Azia shrugged. She recalled well the stern instructions that she never, never offer concession after only one complaint. “Feathers, as you say, are in great demand.”

“That is true, that is true. But these particular stocks—when will the Trader run across someone wanting to trade them for feathers, of all so-expensive items?”

“Ah, but I imagine that feathers must be the easiest things to re-trade, considering how totally hot they are.”

Trader Barraclough blinked, glanced at Azia with a surprised look— then quickly away, as he realized, she thought, that he had broken form. She swallowed. Of course it was she who had broken form, by using her own words, rather than the formulas she was supposed to apply to the situation. She cleared her nervous throat. “My principal will reluctantly agree to trade eight feathers for the stock, but eight must be the ceiling.”

To Azia’s surprise, Trader Barraclough accepted eight for the germ stocks, though he exacted five for the virus. Azia then flatly asked him how many lyric crystals he had and told him that Pluummuluum wanted as many as he had, but would not bargain for them. This he already knew, and allowed him the pretense of making the gracious gesture as a special courtesy to an old trading partner.

The session ended with extended ritual courtesies. The Barraclough contingent left by the door on its side of the room, and Azia and her bonder by the door on their side of the room.

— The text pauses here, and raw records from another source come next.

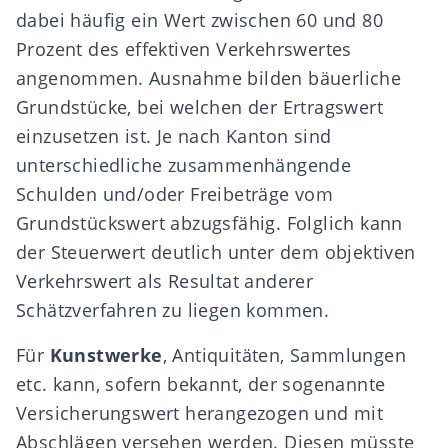
dabei häufig ein Wert zwischen 60 und 80
Prozent des effektiven Verkehrswertes
angenommen. Ausnahme bilden bäuerliche
Grundstücke, bei welchen der Ertragswert
einzusetzen ist. Je nach Kanton sind
unterschiedliche zusammenhängende
Schulden und/oder Freibeträge vom
Grundstückswert abzugsfähig. Folglich kann
der Steuerwert deutlich unter dem objektiven
Verkehrswert als Resultat anderer
Schätzverfahren zu liegen kommen.
Für
Kunstwerke
, Antiquitäten, Sammlungen
etc. kann, sofern bekannt, der sogenannte
Versicherungswert herangezogen und mit
Abschlägen versehen werden. Diesen müsste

They walked sedately back to their suite, Azia a decorous three steps behind. But as soon «s she entered the suite, a wild elation and euphoria swept over her, making her leap and dance around the room with manic, joyous energy. “We did it!” she said—meaning that she had surprised herself by actually doing what her bonder had expected. Delirious with joy, she spun and whirled around the room, circling Pluummuluum, crowing her victory, until, dizzy, she dropped to her knees before it. She looked up at its blank, alien eyes and pressed her face and breasts against its legs in an embrace that sent sexual excitement rushing over her skin, coursing through her muscles like air rushing in to fill a vacuum. It didn’t matter that she knew nothing about Corollian sexuality, it didn’t matter that she’d never interacted sexually with another entity, human or otherwise. Her mind was filled with images of desire for this being, this creature, filled with images of touch—of its strange limbs and tentacles touching her, of the weird slickness of its skin touching her, of its touch on the back of her neck, a touch she longed for even as she imagined it, a touch which she imagined—no, felt—wrenching at her bones, burrowing an ache into parts of her she’d never before recognized—was what she wanted most in the world at that moment, as she’d never wanted anything.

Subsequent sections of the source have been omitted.